Hi,
I have a single cell RNA-seq dataset consisting of 10 samples (5 cluster, 2 days) that I aggregated creating pseudobulk RNA seq matrix for downstream analysis.
The problem is that after data aggregation using , I generated a matrix (more than 25000 genes, I show only ten):
tab[,1:10]
Xkr4 Gm1992 Gm19938 Gm37381 Rp1 Sox17 Gm37587 Mrpl15 Lypla1 Tcea1
A_1 100.3983403 2.094996 8.0508725 0.4740132 11.7446134 50.5215017 0.8604795 541.788327 204.612026 866.087779
A_2 3.7714064 0.000000 0.0000000 0.0000000 0.0000000 2.9878470 0.0000000 20.446530 11.856091 36.950256
B_1 26.3195842 1.942903 0.4094375 0.0000000 0.0000000 9.5934363 0.0000000 246.942944 129.289099 470.376530
B_2 4.5693646 1.343612 2.4839935 0.0000000 1.9287930 1.3162788 0.0000000 131.049776 58.809368 202.904801
C_1 3.7508510 1.285488 1.2854877 0.0000000 0.0000000 1.7040939 0.0000000 6.820192 1.231842 8.273079
C_2 65.0411039 5.427881 3.6083771 0.0000000 0.6973232 2.9113581 0.0000000 391.903116 166.712614 553.954149
D_1 0.4635404 0.000000 0.0000000 0.0000000 0.0000000 0.0000000 0.0000000 3.897851 3.142519 10.284732
D_2 21.5049262 1.197321 3.1446334 0.0000000 0.4733959 0.7565153 0.0000000 229.970330 104.761129 346.445247
E_1 66.9866197 2.038161 5.2060244 0.0000000 6.3575404 28.5580183 1.3065041 91.232942 42.103075 127.664432
E_2 0.4813143 0.000000 0.0000000 0.0000000 0.0000000 5.1772589 0.0000000 18.813332 8.889335 13.623546
As u can see, expression profile in each sample is different, because the number of cells for each sample is different:
NUMBER OF CELLS:
A_1 A_2 B_1 B_2 C_1 C_2 D_1 D_2 E_1 E_2
1322 56 733 416 16 1004 19 637 226 30
How can I manually normalize data, obtaining values in a range from 0-1? thanks
Hi, thank you for your response. What I was trying is to construct a MDS plot to show the similarity between clusters. in this regard, some colleagues told me that the samples must be normalized, otherwise the mds plot depicts proximity based on the number of cells (the more cells, the higher the expression value). They also told me that when I aggregate the data it would be more appropriate to use the function
fun = mean
instead of the sum:I know the approach with sum rather than average as sum preserved the integer nature and distribution of counts which averages do not.
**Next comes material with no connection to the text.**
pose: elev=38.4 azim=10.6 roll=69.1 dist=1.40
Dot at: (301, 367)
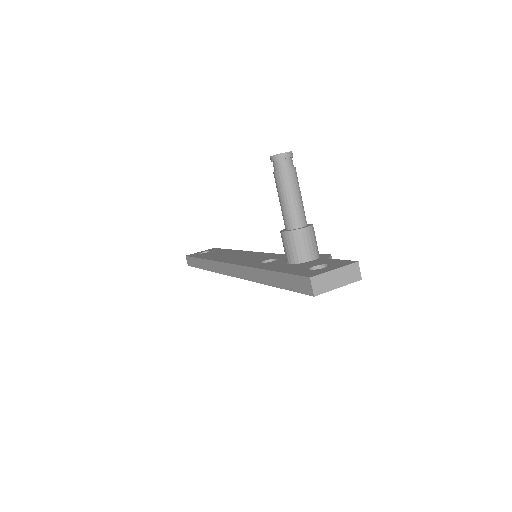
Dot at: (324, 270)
See for example the OSCA workflow from Bioconductor http://bioconductor.org/books/3.15/OSCA.multisample/multi-sample-comparisons.html#creating-pseudo-bulk-samples
I understand that it is recommended to use the sum instead of the average, which I have done so far. The problem is that until now, in this way, I haven't been able to manually get a decent mds graph, which mirrors the one obtained using a deseq2 package. for this I can not understand where is the error in the normalization of my data.